The observation that intrigued Locksley involved immune cells called T helper cells. One strain of mice infected with Leishmania recovered spontaneously, and its T helper cells protected a related strain. But when that strain was infected, it died, and its T helper cells sickened the first strain. "It was intriguing to me that the same cell type could mediate these completely different disease outcomes," Locksley says.
He showed that T helper cells of the susceptible and resistant strains secrete different cytokines (molecules that communicate with other cells) in response to Leishmania. Those from the resistant mice secrete interferon gamma, which marshals other cells to kill intracellular pathogens. The susceptible mice make T helper cells that secrete interleukin 4 (IL-4), which helps wounds heal but doesn't command killing. "That was the first demonstration that T helper subsets exist in vivo and mediate these different outcomes of disease within this Leishmania model," Locksley says.
T cells are part of the adaptive immune system, which responds to pathogens with astounding specificity and confers immunity to the host. But there is also an innate immune system, which paints with broader strokes, providing a general but more immediate response. "So although T cells occupied my interest when I first started research, we came to realize that a far more ancient program, the innate immune system, recognizes and responds to pathogens first," Locksley says.
When the innate immune system misfires, it contributes to allergies. After exposing mice to various allergens, one of Locksley's graduate students noticed that chitinase levels rose sharply in affected tissues, which were infiltrated with eosinophils and basophils. This enzyme breaks down chitin, a polymer that forms the external skeleton of invertebrates such as shrimp and dust mites. "Then the light went on. We realized that all of the allergens we used had chitin in them," Locksley says. "That's the exciting part about science. These observations come up, and they demand an explanation."
His group then showed that chitin prompts immune cells that secrete IL-4 and IL-13 to infiltrate airway tissue. "Could it be that we make chitinase to remove the stimulus for inflammation?" Locksley says. "Is that how we get rid of this insoluble component of insects, molds, or items you happen to inhale or eat?"
Because asthma is so prevalent in children, Locksley is participating in epidemiologic studies of inner-city kids. He is intrigued by the "hygiene hypothesis," which posits an inverse relationship between cleanliness in a child's home and risk of asthma. So his group is determining whether samples containing fewer microbes have more chitin. They are also exploring the normal roles of IL-4– and IL-13–secreting cells. "Those cells didn't grow up to torture us with allergies," he points out.

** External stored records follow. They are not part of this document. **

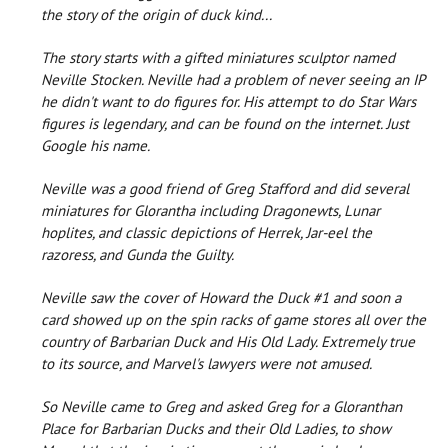
the story of the origin of duck kind...
The story starts with a gifted miniatures sculptor named
Neville Stocken. Neville had a problem of never seeing an IP
he didn't want to do figures for. His attempt to do Star Wars
figures is legendary, and can be found on the internet. Just
Google his name.
Neville was a good friend of Greg Stafford and did several
miniatures for Glorantha including Dragonewts, Lunar
hoplites, and classic depictions of Herrek, Jar-eel the
razoress, and Gunda the Guilty.
Neville saw the cover of Howard the Duck #1 and soon a
card showed up on the spin racks of game stores all over the
country of Barbarian Duck and His Old Lady. Extremely true
to its source, and Marvel's lawyers were not amused.
So Neville came to Greg and asked Greg for a Gloranthan
Place for Barbarian Ducks and their Old Ladies, to show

Locksley says research is so satisfying that it is easy to put the rest of life aside. But since the birth of his twin girls 13 years ago, he has resisted that temptation. An athlete in college, he now coaches the girls' soccer team on Tuesdays and softball team on Thursdays. In 2007, he was voted Coach of the Year by the San Francisco Little League. He says, "Finding the right balance between work and family is an important part of being successful in your scientific endeavors."